Par ailleurs, le professeur Muteba est d’avis que «le Gouvernement a donné l’argent à la CENI sans se soucier de son utilisation». Et d’ajouter : «Il est difficile de retracer dans les états budgétaires des fonds réellement mis à la disposition de la CENI».
Manque de transparence
Un article, repris par le site d’infos en ligne actua-lite.cd, indique, citant l’ODEP, que les données des états de suivi budgétaire (ESB) du ministère du budget relèvent que les dépenses de paiement pour le fonctionnement de la CENI, de janvier à octobre 2022, ont explosé à 49 millions USD sur des prévisions à hauteur de 6 millions USD, soit un dépassement de 786 % du taux d’exécution. La rémunération a connu une exécution normale et les autres rubriques n’ont connu aucune exécution, selon le ministère du budget.
Selon les états de suivi budgétaire (ESB), le crédit alloué à la CENI au 31 octobre 2022 est de 581 milliards FC, soit 290 millions USD. Ce crédit est reparti de la manière ci-après, selon les ESB : Budget électoral : 500 milliards FC, soit 250 millions USD; Fonctionnement : 12 millions 693 FC soit 6 millions 346 USD; Intervention économique, sociale,… : 176 millions 094 FC, soit 88 millions USD; Investissement sur ressources propres : 35 millions 046 FC, soit 17 millions 523 USD; Rémunération : 20 millions FC, soit 10 millions USD.
Concernant l’exécution du budget de la CENI au 31 octobre 2022, les états de suivi budgétaire ne font allusion qu’à trois rubriques.
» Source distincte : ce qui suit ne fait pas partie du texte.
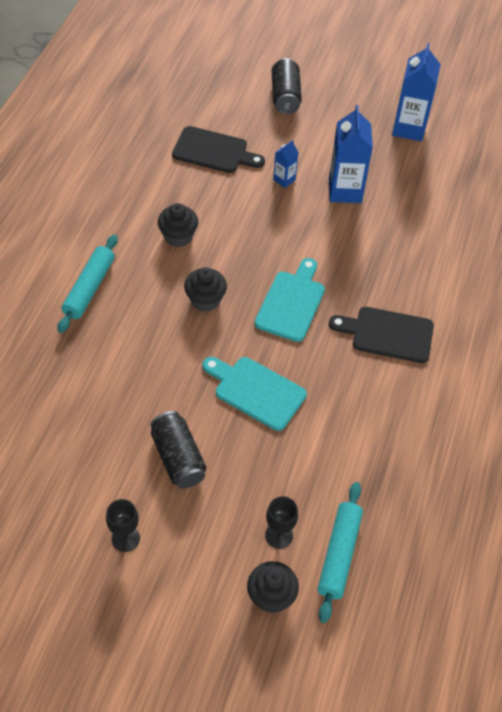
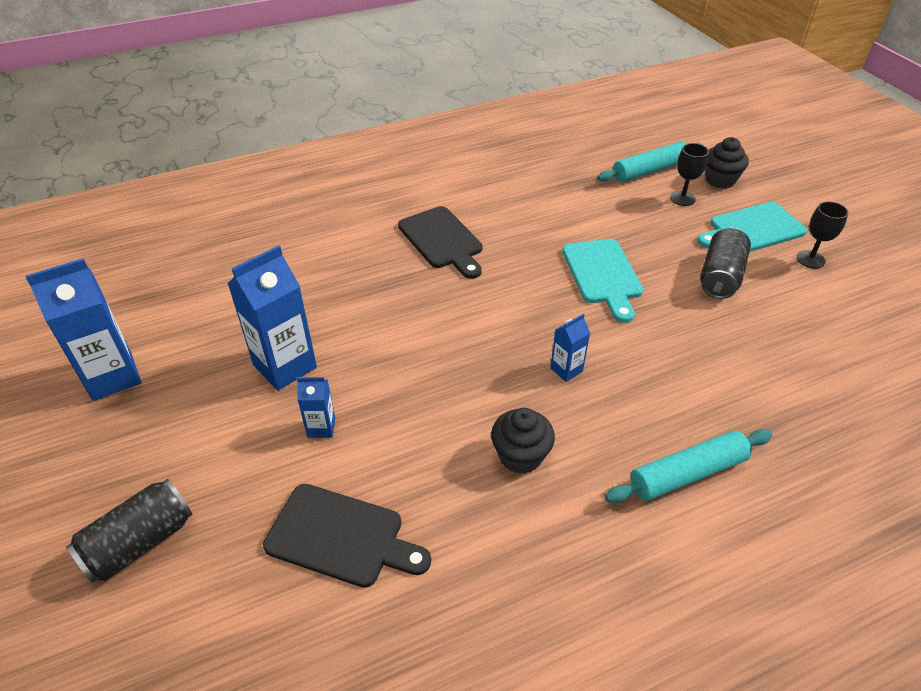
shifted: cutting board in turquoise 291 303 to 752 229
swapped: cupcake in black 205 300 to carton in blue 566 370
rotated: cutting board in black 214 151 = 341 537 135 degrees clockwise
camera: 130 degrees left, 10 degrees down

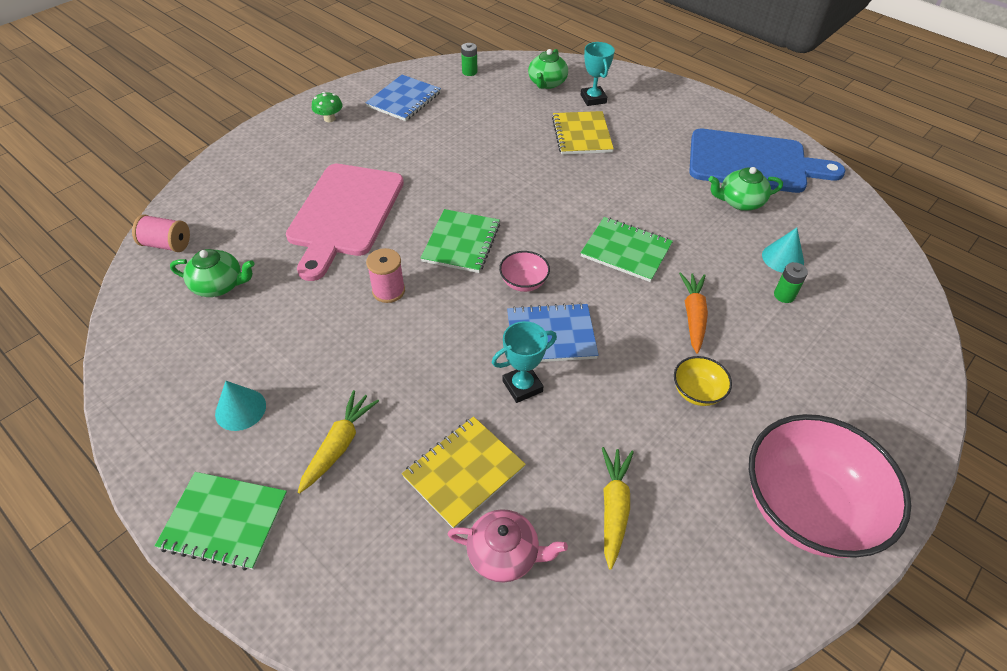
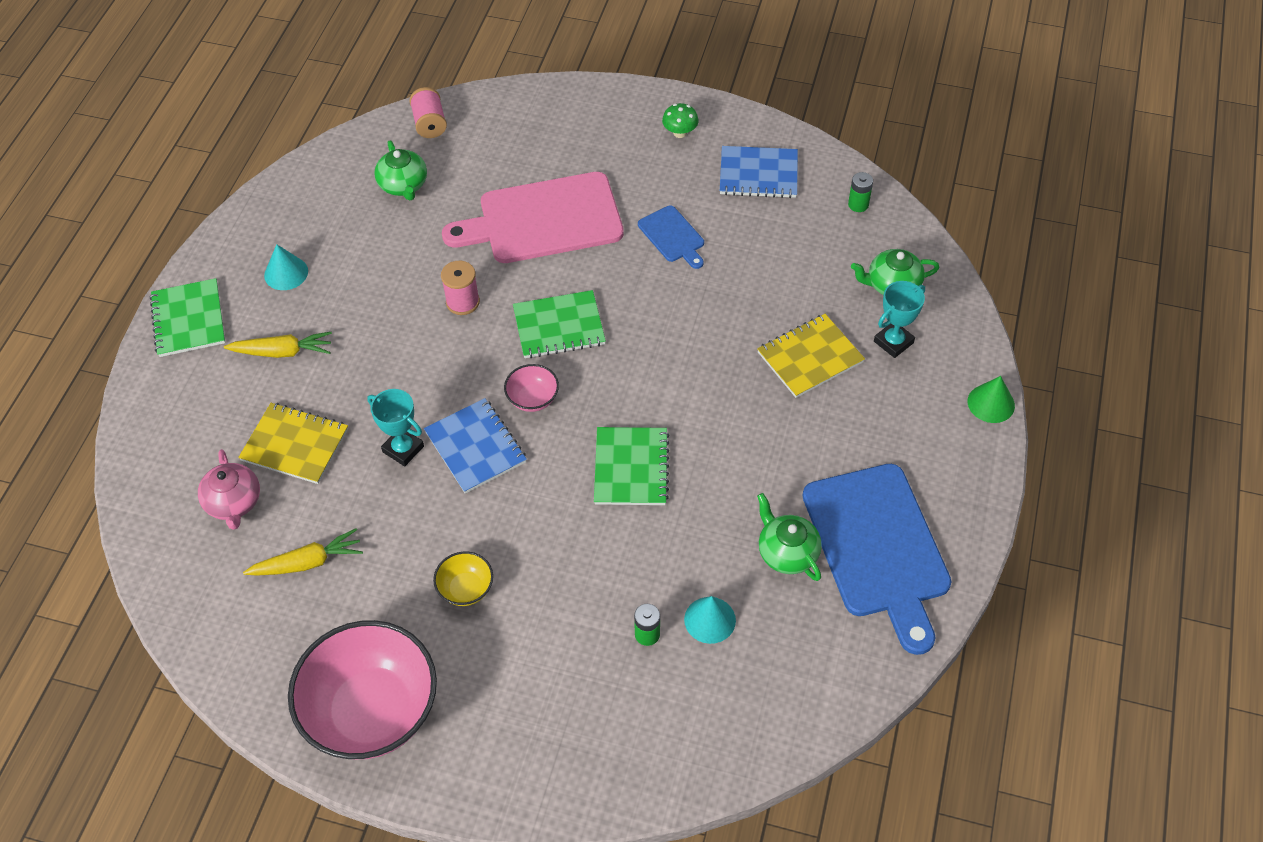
gone: carrot in orange 693 316
new: cutting board in blue 673 236; cone in green 991 403
camera: 65 degrees right, 5 degrees up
Premièrement, le «Total paiement» qui a coûté à la CENI 119 millions 943 FC, soit 59 millions 971 USD contre 484 millions FC soit 242 millions USD, soit 24,7 % de taux d’exécution. Deuxièmement, le «paiement de fonctionnement» qui a coûté à la CENI 99 millions 768 FC, soit 49 millions 884 USD contre 12 693 millions FC, soit 6 millions USD, soit 786 % de taux d’exécution. Et troisièmement, le «Paiement rémunération » qui est évalué à 20 millions FC, soit 10 millions USD contre 20 millions FC, soit 10 millions USD, soit 100% du taux d’exécution.
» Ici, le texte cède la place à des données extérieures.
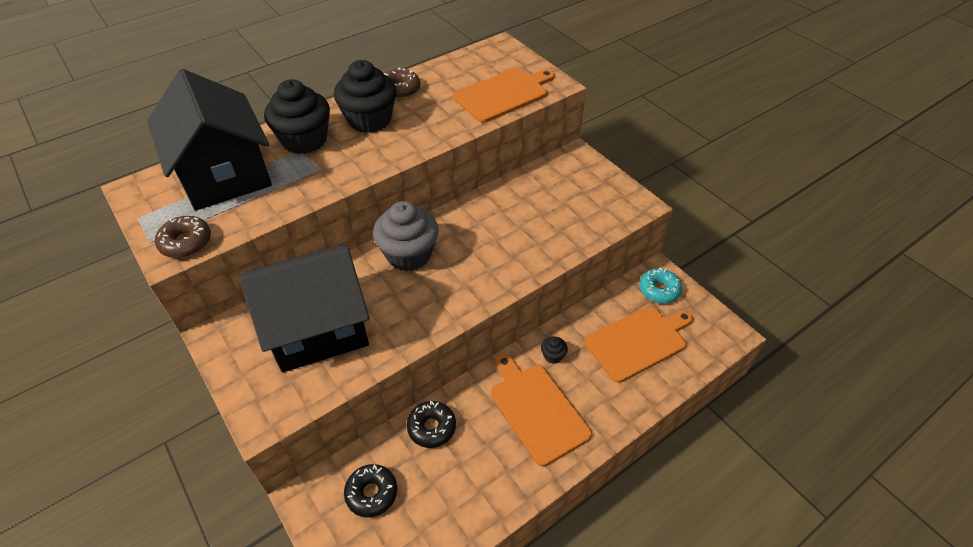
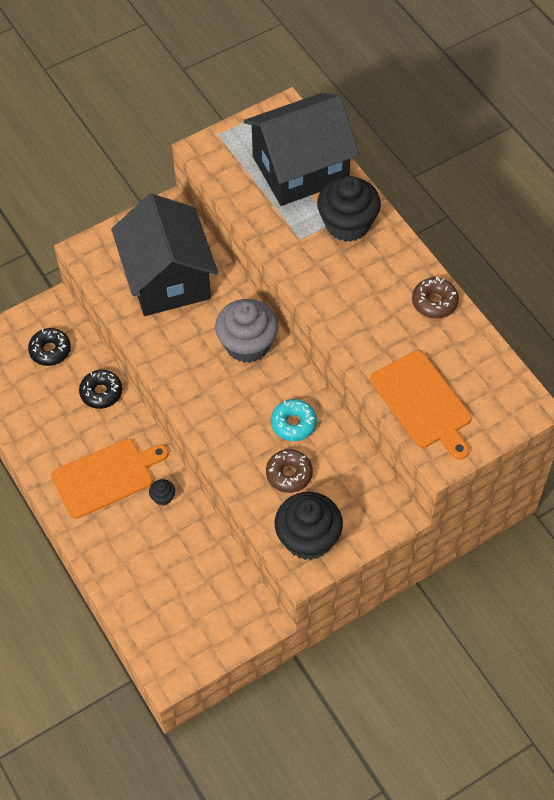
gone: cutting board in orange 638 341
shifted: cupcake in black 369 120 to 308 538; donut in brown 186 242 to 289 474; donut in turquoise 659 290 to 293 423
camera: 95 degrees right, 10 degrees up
Contrairement aux chiffres des états de suivi budgétaire, le ministre des Finances, Nicolas Kazadi, a indiqué que le total des décai-ssements effectués pour les opérations électorales est de 414,6 millions USD, soit un taux de décaissement de 165,6% par rapport aux prévisions arrêtées par la Loi des finances, exercice 2022. C’était au cours de la réunion du Conseil des ministres du Gouvernement, tenue le vendredi 4 novembre 2022.
Les chiffres indiqués par le ministre Nicolas Kazadi au cours du Conseil des ministres, n’ont jamais été rendus publics. A l’ODEP de s’interroger : «Quid du véritable déboursement ? »
En conclusion, l’ODEP déplore le manque de transparence dans la gestion des fonds alloués à la CENI. Cette ONG, spécialisée dans le contrôle citoyen des finances publiques, ne cache pas ses inquiétudes du fait des états de suivi budgétaire qui ne mentionnent pas la mise à disposition des fonds pour les questions électorales en dépit de différents achats effectués par la CENI.
Le budget du processus électoral «n’est pas traçable ni au condensé hebdomadaire de la BCC, ni aux ESB du ministère du budget», précise le document du ministère du budget, consulté par l’ODEP. Ce qui témoigne, selon l’ONG, le manque de transparence de la gouvernance de Denis Kadima
L’ODEP tient à la gestion orthodoxe des fonds alloués à la centrale électorale, gage d’un processus électoral réussi, transparent libre et apaisé. Ce mercredi, dans une conférence prévue au bâtiment de la Territoriale, l’ODEP et d’autres organisations de la Société civile promettent d’éventrer le boa sur la gestion obscure de la CENI, sous Denis Kadima.